Het non-discriminatoire karakter van Colve’s geheel eigen vorm van justitie wordt duidelijk aan de hand van een geval van een man die een ander had uitgedaagd tot een duel, een aanbod dat werd afgeslagen aangezien duelleren was verboden. De eerste man werd veroordeeld tot het schavot omdat hij het duel had voorgesteld; de tweede werd veroordeeld tot het houten paard vanwege het weigeren van het duel.
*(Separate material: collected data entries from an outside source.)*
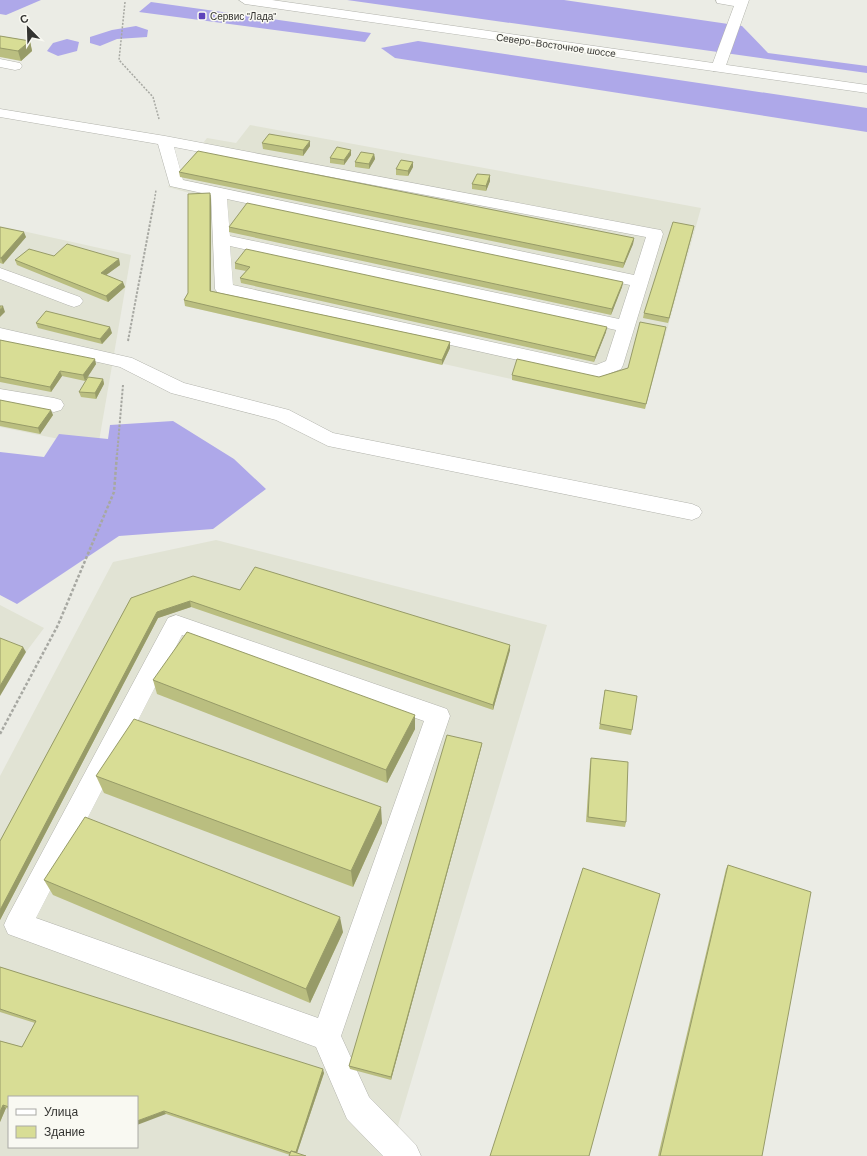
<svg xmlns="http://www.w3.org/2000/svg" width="867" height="1156" font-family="'DM Sans',sans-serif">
<rect width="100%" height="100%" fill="#ebece5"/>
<g fill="#e1e3d4" fill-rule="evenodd">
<polygon points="250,125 701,208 645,409 185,306 189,299 189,200 193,194 168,187 207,138 236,143"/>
<polygon points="0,226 131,255 98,447 0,427"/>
<path d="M216,540l331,85 -158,531h-389v-380l113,-214zM9,1097h128v50h-128z"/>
<polygon points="0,605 44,628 26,652 0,696"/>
</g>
<g fill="#aea8e9">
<polygon points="0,0 41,0 6,15 0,14"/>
<polygon points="347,0 564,0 742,26 768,53 867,66 867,73"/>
<polygon points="151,2 371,33 365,42 139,12"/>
<polygon points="136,26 148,30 147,37 117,39 100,46 90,43 90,37 112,30"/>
<polygon points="67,39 79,42 77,51 58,56 47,51 53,43"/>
<polygon points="418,41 867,108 867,132 395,58 381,48"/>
<polygon points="173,421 234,459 266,489 213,529 119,536 17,604 0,595 0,452 44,457 59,434 108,439 110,425"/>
</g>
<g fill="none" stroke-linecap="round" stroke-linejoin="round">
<g stroke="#b2b3ac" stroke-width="1">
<g id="minor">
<polygon points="716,0 749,0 725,68 723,71 713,71 711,68 734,6 717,3"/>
<polygon points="0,59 20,63 22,66 20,69 15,70 0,67"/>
<path d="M0,109l165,27 490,93 6,1 2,4 -40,131 -2,4 -23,9 -380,-85 -3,-4 -4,-94 -41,-9 -12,-42 -158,-27zM174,147l472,90 -12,38 -451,-95zM227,199l403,86 -11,34 -389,-83zM230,246l386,84 -10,31 -10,4 -363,-80z"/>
<polygon points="0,268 80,297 83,301 80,305 74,307 68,305 0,279"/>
<polygon points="0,328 132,358 184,383 289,410 333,433 692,504 699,507 702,512 699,517 692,520 328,446 276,420 171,393 120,367 0,340"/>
<polygon points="0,389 54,398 61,400 64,405 61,410 54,412 0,401"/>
<path d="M176,615l271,94 3,7 -109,320 28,61 47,48 5,11h-38l-36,-37 -31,-72 -308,-113 -4,-9 4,-9 160,-298zM182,635l242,86 -106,297 -282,-100z"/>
</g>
</g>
<g stroke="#b2b3ac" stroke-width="1">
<polygon id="major" points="239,0 272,0 867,85 867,93 245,4"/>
</g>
<g stroke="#a7a8a2" stroke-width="1.5" stroke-dasharray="2 1.5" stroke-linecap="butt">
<polyline points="125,2 119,60 153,97 159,119"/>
<polyline points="154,203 156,190"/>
</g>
<g stroke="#a7a8a2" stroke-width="2" stroke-dasharray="2.5 1.5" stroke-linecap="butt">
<polyline points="128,341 154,202"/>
<polyline points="117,455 123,385"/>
</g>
<polyline stroke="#a7a8a2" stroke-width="2.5" stroke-dasharray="3 2" stroke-linecap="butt" points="0,734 58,625 114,492 117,454"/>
<use href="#minor" fill="#fff" fill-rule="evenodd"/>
<use href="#major" fill="#fff" fill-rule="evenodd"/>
</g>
<g fill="#babe80">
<polygon points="0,36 30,41 32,51 21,61 0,57"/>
<polygon points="262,143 310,146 303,156 263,149"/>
<polygon points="374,154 375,159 369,169 355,167 355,162"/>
<polygon points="351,155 344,165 330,163 330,158"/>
<polygon points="413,162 413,167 408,176 396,175 396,169"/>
<polygon points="179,172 634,238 633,244 623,268 180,177"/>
<polygon points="490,175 490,181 486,191 472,189 472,184"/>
<polygon points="211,199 211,291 450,342 450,348 442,365 185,306 184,300 188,293"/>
<polygon points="694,226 668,323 643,318 644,313"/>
<polygon points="0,227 26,237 3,264 0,263"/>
<polygon points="229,227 623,282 622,287 611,315 229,232"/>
<polygon points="54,256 119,259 120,265 106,275 125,287 108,302 17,265 15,260"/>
<polygon points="235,263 606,332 594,362 241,283 240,278 246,271 235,269"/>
<polygon points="36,323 112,333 102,344 38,328"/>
<polygon points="665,333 645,409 512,380 512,375 599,377 628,368"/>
<polygon points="0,340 96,364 85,381 62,376 51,392 0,382"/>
<polygon points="103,379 104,384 96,399 81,397 79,392"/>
<polygon points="0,400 53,415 40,434 0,426"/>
<polygon points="240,590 510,645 510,650 493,710 191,607 158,618 0,920 0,841 131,598"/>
<polygon points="153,680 415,729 387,783 157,694"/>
<polygon points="605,690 632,730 631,735 599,729"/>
<polygon points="482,743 481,748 391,1080 350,1069 349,1066"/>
<polygon points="591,758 626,822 625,827 586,822 590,762"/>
<polygon points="96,776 382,823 353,887 104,793"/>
<polygon points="728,865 762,1156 658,1156 726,869"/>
<polygon points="44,880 343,932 310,1003 53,895"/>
<polygon points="0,967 324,1073 297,1153 290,1155 166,1114 9,1097 9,1109 6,1108 0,1122 0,1041 22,1047 35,1023 0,1012"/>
</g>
<g fill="#979b68">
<polygon points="30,41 32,51 21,61 18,51"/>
<polygon points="310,141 310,146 303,156 303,150"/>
<polygon points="351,150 351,155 344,165 344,160"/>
<polygon points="374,154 375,159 369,169 369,164"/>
<polygon points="413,162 413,167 408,176 408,171"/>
<polygon points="490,175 490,181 486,191 486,186"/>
<polygon points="210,193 211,199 211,297 210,291"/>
<polygon points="694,226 693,231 668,323 669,318"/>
<polygon points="24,232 26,237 3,264 1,258"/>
<polygon points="634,238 633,244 623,268 624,263"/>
<polygon points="119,259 120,265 102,278 101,273"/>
<polygon points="123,282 125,287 108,302 106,296"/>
<polygon points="623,282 622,287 611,315 612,309"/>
<polygon points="3,306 5,312 0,317 0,310"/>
<polygon points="110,327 112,333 102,344 100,339"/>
<polygon points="607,327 606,332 594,362 595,357"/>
<polygon points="450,342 450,348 442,365 442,360"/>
<polygon points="95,359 96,364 85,381 83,375"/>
<polygon points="60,371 62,376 51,392 50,387"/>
<polygon points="103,379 104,384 96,399 95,393"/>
<polygon points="51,410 53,415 40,434 38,428"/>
<polygon points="190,601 191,607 158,618 0,920 0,910 157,612"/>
<polygon points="510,645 510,650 493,710 493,705"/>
<polygon points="23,647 26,652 0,696 0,686"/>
<polygon points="415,715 415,729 387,783 386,770"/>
<polygon points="482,743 481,748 391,1080 391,1077"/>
<polygon points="381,807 382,823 353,887 351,871"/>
<polygon points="340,917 343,932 310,1003 306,989"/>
<polygon points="323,1069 324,1073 296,1156 295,1154"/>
<polygon points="3,1105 6,1108 0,1122 0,1112"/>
<polygon points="164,1111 166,1114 137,1125 137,1121"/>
</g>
<g fill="#d8dd95" stroke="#979b68">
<polygon points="0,36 30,41 18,51 0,48"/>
<polygon points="269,134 310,141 303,150 262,143"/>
<polygon points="337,147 351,150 344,160 330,158"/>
<polygon points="198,151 634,238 624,263 179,172"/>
<polygon points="361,152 374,154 369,164 355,162"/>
<polygon points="401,160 413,162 408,171 396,169"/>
<polygon points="477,174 490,175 486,186 472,184"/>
<polygon points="210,193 210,291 450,342 442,360 184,300 188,293 188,194"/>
<polygon points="247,203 623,282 612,309 229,227"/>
<polygon points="673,222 694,226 669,318 644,313"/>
<polygon points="0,227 24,232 1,258 0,258"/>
<polygon points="67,244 119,259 101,273 123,282 106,296 15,260 29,249 54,256"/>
<polygon points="246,249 607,327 595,357 240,278 250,267 235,263"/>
<polygon points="0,306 3,306 0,310"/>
<polygon points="46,311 110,327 100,339 36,323"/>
<polygon points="640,322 666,327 646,404 512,375 517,359 599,377 628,368"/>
<polygon points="0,340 95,359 83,375 60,371 50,387 0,377"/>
<polygon points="88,377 103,379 95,393 79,392"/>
<polygon points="0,400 51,410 38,428 0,421"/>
<polygon points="255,567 510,645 493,705 190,601 157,612 0,910 0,841 131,598 193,576 240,590"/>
<polygon points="187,632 415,715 386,770 153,680"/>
<polygon points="0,638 23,647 0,686"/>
<polygon points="605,690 637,696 632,730 600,724"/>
<polygon points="134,719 381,807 351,871 96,776"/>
<polygon points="447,735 482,743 391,1077 349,1066"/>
<polygon points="591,758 628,762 626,822 588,817"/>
<polygon points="85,817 340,917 306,989 44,880"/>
<polygon points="728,865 811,892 762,1156 660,1156"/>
<polygon points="583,868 660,894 589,1156 490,1156"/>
<polygon points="0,967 323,1069 296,1152 291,1151 291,1153 164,1111 137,1121 137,1097 9,1097 9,1107 3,1105 0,1112 0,1041 22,1047 36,1021 0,1009"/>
<polygon points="291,1151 306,1156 289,1156"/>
</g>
<rect fill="#5e43bb" stroke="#f9f9f2" stroke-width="1.5" x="198" y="12" width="8" height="8" rx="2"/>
<g text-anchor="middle" stroke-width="3" stroke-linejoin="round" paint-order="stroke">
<g font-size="10" fill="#343431" stroke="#f9f9f2" text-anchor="start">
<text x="210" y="20">Сервис "Лада"</text>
</g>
<g font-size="10" fill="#343431" stroke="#f9f9f2">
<text transform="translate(556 45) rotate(8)" y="4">Северо-Восточное шоссе</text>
</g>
</g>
<rect x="8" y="1096" width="130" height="52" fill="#f9f9f2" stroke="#aaaaa5"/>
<rect x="16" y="1109" width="20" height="6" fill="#ffffff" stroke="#aaaaa5"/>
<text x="44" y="1116" font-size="12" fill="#343431">Улица</text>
<rect x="16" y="1126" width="20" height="12" fill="#d8dd95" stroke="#aaaaa5"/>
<text x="44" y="1136" font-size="12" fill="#343431">Здание</text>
<g transform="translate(28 28) rotate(337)" stroke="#f9f9f2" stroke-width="3" paint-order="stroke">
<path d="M0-3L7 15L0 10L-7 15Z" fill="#343431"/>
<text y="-6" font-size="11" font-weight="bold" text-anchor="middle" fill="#343431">С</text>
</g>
</svg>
Colve’s obsessie met de Engelsen was ook van invloed op de stedelijke infrastructuur. Alle gebouwen in een straat bij Fort Willem Hendrick werden gesloopt om de vuurlijn van de kanonnen vrij te maken, als ook om mogelijke Engelse indringers geen mogelijkheid te geven zich te verbergen. De fortificaties rond de stad, meestal gebouwd met aarde en hout, werden versterkt met steen. Gegeven het feit dat de Derde Engelse-Nederlandse oorlog nog altijd voortraasde en het gemak waarmee Colve Nieuw Oranje had kunnen innemen was veiligheid een legitieme zorg, maar de schaal waarop Colve muren liet bouwen bracht de stad snel tot een bankroet.

Gedwongen leningen
De bodem van de gemeentekas werd al snel bereikt, maar dat vermocht Colve niet af te remmen. Zijn bouwwerken werden voortaan gefinancierd met ‘gedwongen leningen’, die zijn soldaten aftroggelden van vermogende burgers. Veiligheidsmaatregelen als het afsluiten van de stadspoorten na zonsondergang en paspoortplicht bij het binnenkomen en verlaten van de stad brachten de economie van Nieuw Oranje, die leunde op regionale en overzeese handel, verder in het slop.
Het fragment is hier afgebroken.